HistoryData
Crates of Athens

Crates of Athens

philosopher

Who was Crates of Athens?

3rd-century BC Greek Platonist philosopher

Biographical data adapted from Wikipedia’s article on Crates of Athens (CC BY-SA 4.0).

Died
-260
Nationality
Zodiac Sign

Biography

Crates of Athens was a Greek philosopher in the third century BC who followed the Platonic tradition and eventually led the Academy that Plato founded in Athens. He died between 268 and 264 BC, during the early Hellenistic period when Greek philosophy was changing and spreading throughout the Mediterranean. As a Platonist, Crates belonged to a school that had already produced many important thinkers in Western history, and he had to both preserve and interpret its complex philosophical heritage.

Before Fame

We don't know much about the early life of Crates of Athens, including the details of his birth or his education before he joined the Academy. He was likely born around 400 BC, during the last years of classical Athens, when the city was dealing with the aftermath of its loss in the Peloponnesian War and the execution of Socrates in 399 BC. These events had a huge impact on the philosophical culture Crates grew up in, as Plato and his followers worked to defend and organize rational thinking amidst political chaos and public distrust of philosophy.

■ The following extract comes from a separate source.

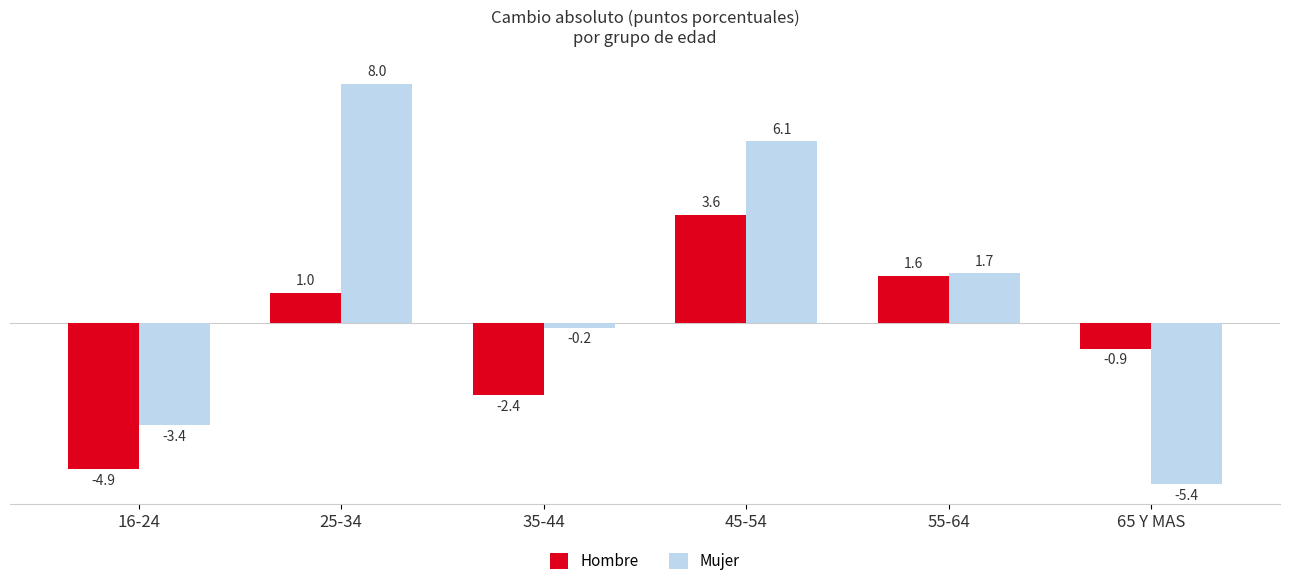

What position from the left is 65 Y MAS?

6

Crates eventually joined the Academy, the school Plato founded near Athens, and moved up through the ranks as the institution was defining its identity and methods. His predecessor as head of the school was Polemon, who probably taught Crates and helped shape his philosophical beliefs. Moving from student to head of the school was a natural step in the Academy's culture of mentorship and succession.

Key Achievements

  • Served as scholarch of the Old Academy, guiding the institution founded by Plato during a critical transitional period in Greek philosophy
  • Maintained the Platonic tradition in Athens during the early Hellenistic period when rival schools such as Stoicism and Epicureanism were rapidly gaining influence
  • Mentored Arcesilaus, who would go on to transform the Academy into a center of philosophical skepticism and profoundly alter the trajectory of ancient philosophy
  • Represented the final phase of the Old Academy, preserving its doctrinal character before the institution's direction changed fundamentally after his death

Did You Know?

  • 01.Crates of Athens was the last scholarch of what scholars now call the Old Academy, meaning that after his death the institution entered a new phase marked by greater skepticism under Arcesilaus.
  • 02.His death, dated between 268 and 264 BC, coincided with the early years of the Chremonidean War, an Athenian military uprising against Macedonian rule that deeply disrupted civic life in Athens.
  • 03.Crates was a student of Polemon of Athens, continuing an unbroken chain of succession from Plato himself through Speusippus, Xenocrates, and Polemon.
  • 04.Unlike some of his contemporaries in rival schools, Crates represented a conservative strand of Platonism that sought to maintain continuity with the founder's doctrines rather than radically revising them.
  • 05.After Crates died, Arcesilaus took over the Academy and steered it toward Academic Skepticism, a move so dramatic that historians treat Crates as the final representative of an older, more dogmatic Platonic tradition.